Supplied material:

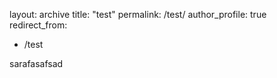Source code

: layout: archive
title: "test"
permalink: /test/
author_profile: true
redirect_from:
  - /test

sarafasafsad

Action item:
Taking the line that contains "author_profile: true" as the first, reproduce every line through the end of the entries exactly.

Answer for the task:
author_profile: true
redirect_from:
  - /test

sarafasafsad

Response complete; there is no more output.